> [EXERCISE PROMPT]: Extract the text read from every item below and reproduce each line unchanged, omitting the pictures from your answer.

#####

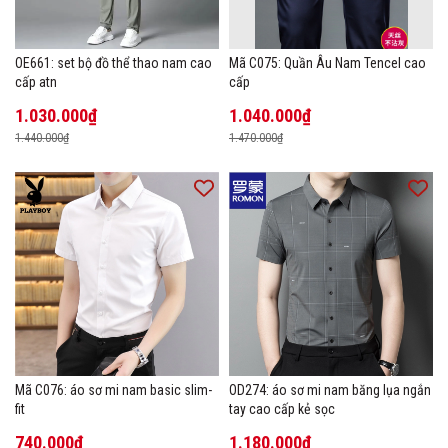
OE661: set bộ đồ thể thao nam cao
Mã C075: Quần Âu Nam Tencel cao
cấp atn
cấp
1.030.000₫
1.040.000₫
1.440.000₫
1.470.000₫
Mã C076: áo sơ mi nam basic slim-
OD274: áo sơ mi nam băng lụa ngắn
fit
tay cao cấp kẻ sọc
740.000₫
1.180.000₫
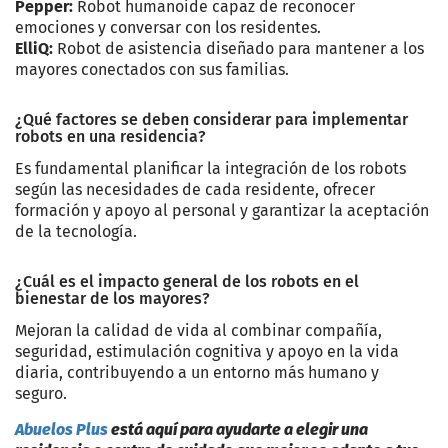
Pepper:
Robot humanoide capaz de reconocer
emociones y conversar con los residentes.
ElliQ:
Robot de asistencia diseñado para mantener a los
mayores conectados con sus familias.
¿Qué factores se deben considerar para implementar
robots en una residencia?
Es fundamental planificar la integración de los robots
según las necesidades de cada residente, ofrecer
formación y apoyo al personal y garantizar la aceptación
de la tecnología.
¿Cuál es el impacto general de los robots en el
bienestar de los mayores?
Mejoran la calidad de vida al combinar compañía,
seguridad, estimulación cognitiva y apoyo en la vida
diaria, contribuyendo a un entorno más humano y
seguro.
Abuelos Plus
está aquí para ayudarte a elegir una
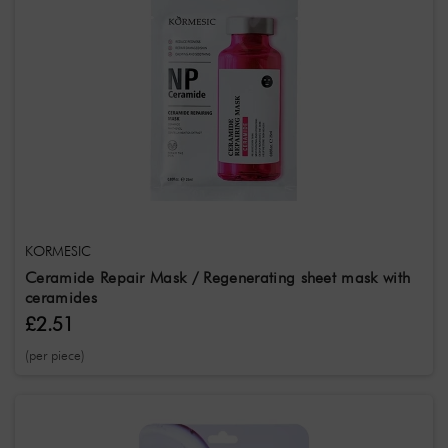
KORMESIC
Ceramide Repair Mask / Regenerating sheet mask with
ceramides
£2.51
(per piece)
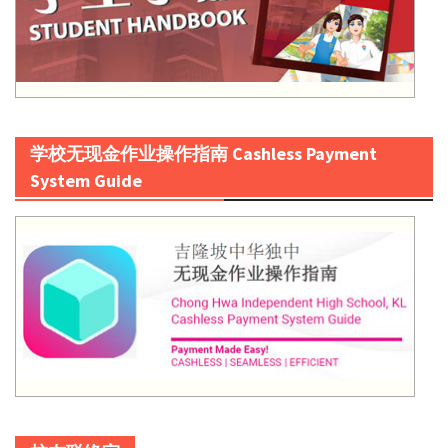
学校无现金作业操作指南 Cashless Payment
System Guide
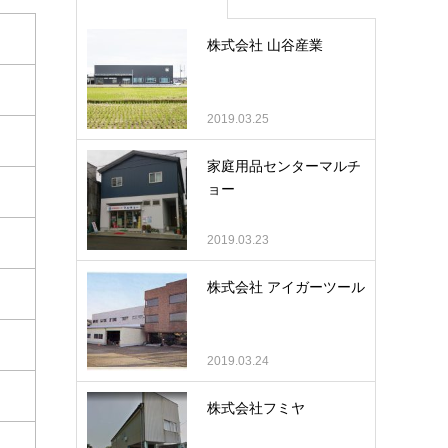
株式会社 山谷産業
2019.03.25
家庭用品センターマルチ
ョー
2019.03.23
株式会社 アイガーツール
2019.03.24
株式会社フミヤ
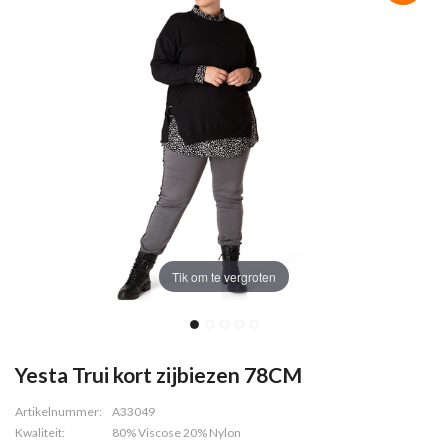
Tik om te vergroten
Yesta Trui kort zijbiezen 78CM
Artikelnummer:
A33049
Kwaliteit:
80% Viscose 20% Nylon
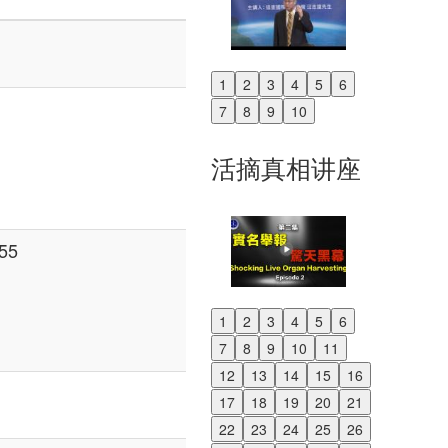
1
2
3
4
5
6
Previous
7
8
9
10
Next
活摘真相讲座
55
1
2
3
4
5
6
Previous
7
8
9
10
11
Next
12
13
14
15
16
17
18
19
20
21
22
23
24
25
26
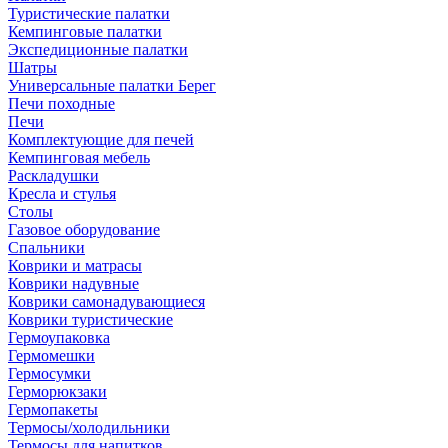
Туристические палатки
Кемпинговые палатки
Экспедиционные палатки
Шатры
Универсальные палатки Берег
Печи походные
Печи
Комплектующие для печей
Кемпинговая мебель
Раскладушки
Кресла и стулья
Столы
Газовое оборудование
Спальники
Коврики и матрасы
Коврики надувные
Коврики самонадувающиеся
Коврики туристические
Гермоупаковка
Гермомешки
Гермосумки
Герморюкзаки
Гермопакеты
Термосы/холодильники
Термосы для напитков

#####

> [EXERCISE SOLUTION]:
OE661: set bộ đồ thể thao nam cao
Mã C075: Quần Âu Nam Tencel cao
cấp atn
cấp
1.030.000₫
1.040.000₫
1.440.000₫
1.470.000₫
Mã C076: áo sơ mi nam basic slim-
OD274: áo sơ mi nam băng lụa ngắn
fit
tay cao cấp kẻ sọc
740.000₫
1.180.000₫
Pepper:
Robot humanoide capaz de reconocer
emociones y conversar con los residentes.
ElliQ:
Robot de asistencia diseñado para mantener a los
mayores conectados con sus familias.
¿Qué factores se deben considerar para implementar
robots en una residencia?
Es fundamental planificar la integración de los robots
según las necesidades de cada residente, ofrecer
formación y apoyo al personal y garantizar la aceptación
de la tecnología.
¿Cuál es el impacto general de los robots en el
bienestar de los mayores?
Mejoran la calidad de vida al combinar compañía,
seguridad, estimulación cognitiva y apoyo en la vida
diaria, contribuyendo a un entorno más humano y
seguro.
Abuelos Plus
está aquí para ayudarte a elegir una
KORMESIC
Ceramide Repair Mask / Regenerating sheet mask with
ceramides
£2.51
(per piece)
学校无现金作业操作指南 Cashless Payment
System Guide
株式会社 山谷産業
2019.03.25
家庭用品センターマルチ
ョー
2019.03.23
株式会社 アイガーツール
2019.03.24
株式会社フミヤ
Tik om te vergroten
Yesta Trui kort zijbiezen 78CM
Artikelnummer:
A33049
Kwaliteit:
80% Viscose 20% Nylon
1
2
3
4
5
6
Previous
7
8
9
10
Next
活摘真相讲座
55
1
2
3
4
5
6
Previous
7
8
9
10
11
Next
12
13
14
15
16
17
18
19
20
21
22
23
24
25
26
Туристические палатки
Кемпинговые палатки
Экспедиционные палатки
Шатры
Универсальные палатки Берег
Печи походные
Печи
Комплектующие для печей
Кемпинговая мебель
Раскладушки
Кресла и стулья
Столы
Газовое оборудование
Спальники
Коврики и матрасы
Коврики надувные
Коврики самонадувающиеся
Коврики туристические
Гермоупаковка
Гермомешки
Гермосумки
Герморюкзаки
Гермопакеты
Термосы/холодильники
Термосы для напитков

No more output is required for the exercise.